### TEXT BLOCK
How Do I automatically keep track of my daily writing progress?

I would like to have an automatic count of the number and percentage of words written each day.

In the screenshot below, The effect at the bottom is what I want.

But I’m confused about how to do that.

Automatic word count and percentage statistics.tbx (106.4 KB)

Here, is one solution (example file at end of post):

Constituent parts of solution:

  • The completion data is put in the title using a Display Expression
    • As the Display Expression involves some calculation and because you might run a number of these, it is more efficient to calculate the numbers and make up the overall string and store it, then make the dd just report that stored value.
    • Here we do the calculations in a rule but if running a lot of those , you could move the rule code to an edict instead (edicts can be force refreshed on remand and otherwise run on creation, on doc open and then once an hour)
  • Each note stores its word count in $WordCount (auto-calculated)
  • A container can fetch the total word count of its child notes via sum(), e.g. sum(children,$WordCount). Not used here but sum all descendants of the container use sum(descendants,$WordCount)

I used your sample TBX for the text, first using a ‘lipsum’ generation to make the desired number of words for each child note so the $WordCount is correct. to prove this look at the Display Expression for each child note, which is $Name+" "+$WordCount.

I then made 2 user attributes via the Inspector:

  • A Number-type TargetNumber. This holds the target word count you desire. this will be set in the container note where we do the calculation, but could be stored in, and referenced from, any note if you prefer.
  • A String-type ReportString. This holds the pre-calculated title that is used as the Display Expression
    • Thus our example container’s true $Name is “5000 Words” but due to the Display Expression we see “5000 Words (5000/3922) 78.44”

The rule is this:

// make variable to hold aggregate child word count
var:number vProgress = sum(children,$WordCount);
// make variable to hold that count as a % with 2 DPs
var:string vPct = ((vProgress/$TargetNumber)*100).format(2);
// start building ReportString value to use in Display Expression
// take existing title
$ReportString = $Name;
// add target number and actual count
$ReportString += " ("+ $TargetNumber+"/"+vProgress+") ";
// add percentage
$ReportString += vPct;

(N.B. this code in the demo file is not commented - it is only here for explanatory purposes)

### TASK REQUIREMENTS
a - Transcribe the word-count thread from "Constituent parts of" up to and including "that stored value.".
b - According to the word-count thread, when do edicts run if they are not force refreshed?
c - Resume the word-count thread from its final sentence onward.
The material has no connection to the word-count thread.

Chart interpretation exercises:
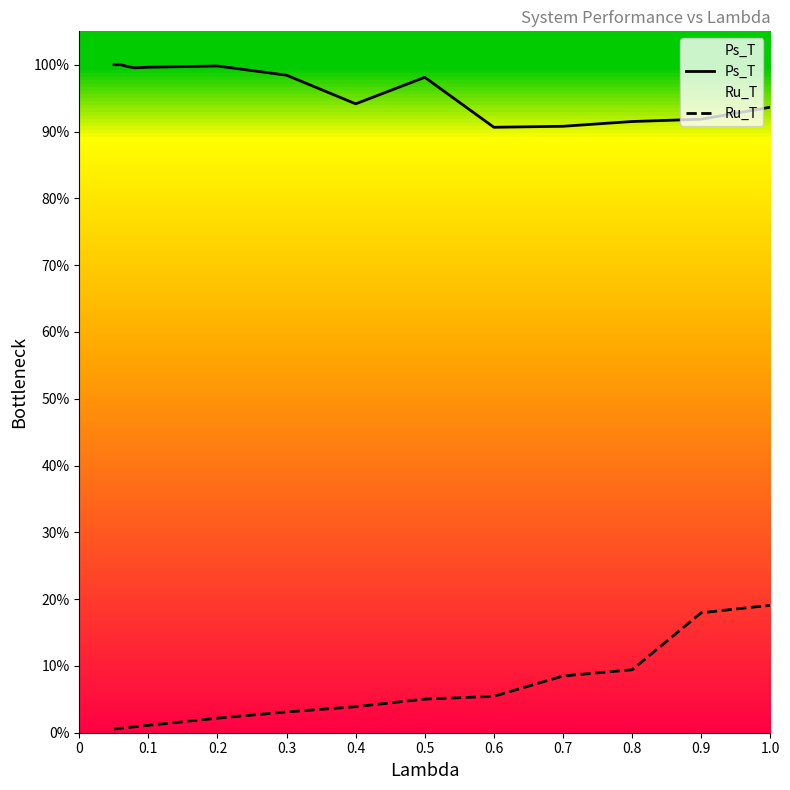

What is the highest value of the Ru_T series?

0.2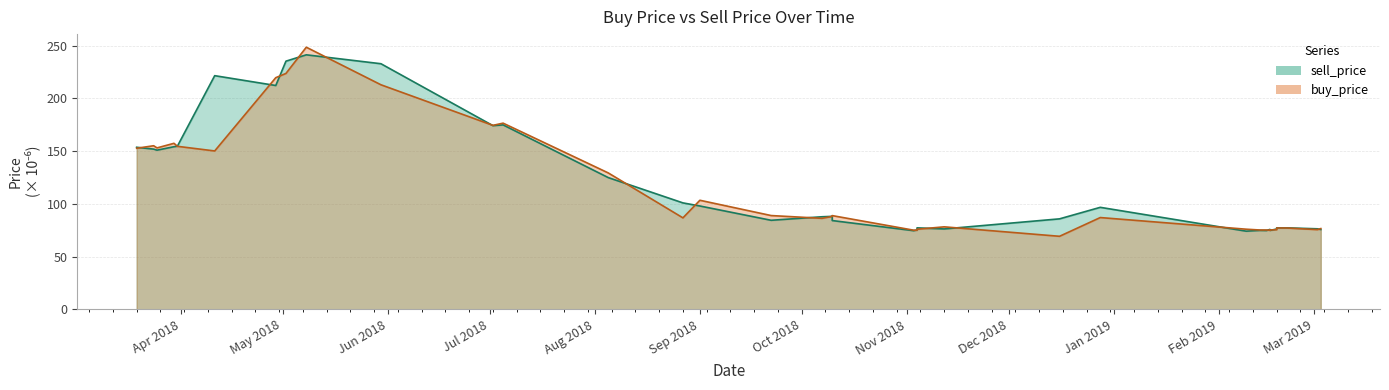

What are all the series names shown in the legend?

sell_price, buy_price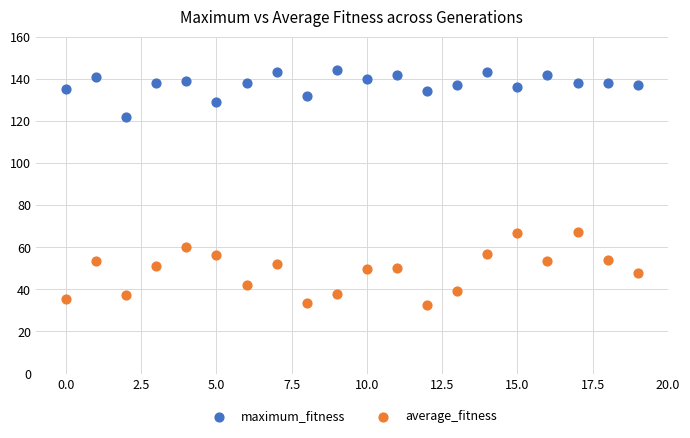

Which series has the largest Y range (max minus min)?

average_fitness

### ANSWER LIST
a -
Constituent parts of solution:

  • The completion data is put in the title using a Display Expression
    • As the Display Expression involves some calculation and because you might run a number of these, it is more efficient to calculate the numbers and make up the overall string and store it, then make the dd just report that stored value.

b - On creation, on doc open and then once an hour.

c -
Lastly, set the container note’s Display Expression to $ReportString in the Text Inspector:

As we’ve already calculated % progress, we can throw in a map view progress bar for free:

This is done by adding this to code to the end of the container’s rule:

$Pattern = "bar("+vPct+")";

I added a map view tab to the test doc so you can easily see this. Setting a pattern on the container does mean the container sub-map viewport is not shown. So, if you need the latter, don’t bother with the extra line of code.

Your example TBX with the above changes: Automatic word count and percentage statistics-demo.tbx (172.2 KB)

5 Likes

Thanks to @mwra for providing the TBX file, which allows a novice idiot like me to stand on the shoulders of a giant and understand how the code works. According to another post, I made some adjustments, counting the number of words in the title of my notes, added a percentage symbol.

However, when the note is in Chinese, it can not be counted correctly. It can only Count English, not Chinese. In the screenshot below, there are four characters in Chinese.

var:number vProgress = sum(children,$WordCount + $Name.split(" ").count);
var:string vPct = ((vProgress/$TargetNumber)*100).format(2) + '%';
$ReportString = $Name;
$ReportString += " ("+ $TargetNumber+"/"+vProgress+") ";
$ReportString += vPct;
$Pattern = "bar("+vPct+")";

I tried to change split to length, but it failed. How can I make the code support the statistics of the number of Chinese title words?

Automatic word count and percentage statistics-demo.tbx (99.3 KB)

Why is there $WordCount for text content and no $NameCount for text titles?

To be honest, as a fellow user, I’m not sure. I don’t know if the word count is Eastgate code, code in the underlying Apple Frameworks, or both. For instance the count may run on spaces in the $Text or use additional heuristics and unless there is language-specific support any heuristics are likely to reflect English / roman script word boundary conventions).

I tested in a note using some copied Chinese text (note: I can’t speak/read Chinese) and it looks like my (UK locale) Tinderbox v9.5.1 doesn’t recognise words in Chinese:

Oddly, in the $Text shown above there are 24 non-space characters and 5 spaces. So, I’m guessing $WordCount uses more than word breaks (dictionary look-up, perhaps?).

More generally, where there is locale-based support (e.g. currency symbols, date formats, decimal delimiters), these follow the locale of the host OS. Is is possible to set a different locale in Tinderbox - see locale().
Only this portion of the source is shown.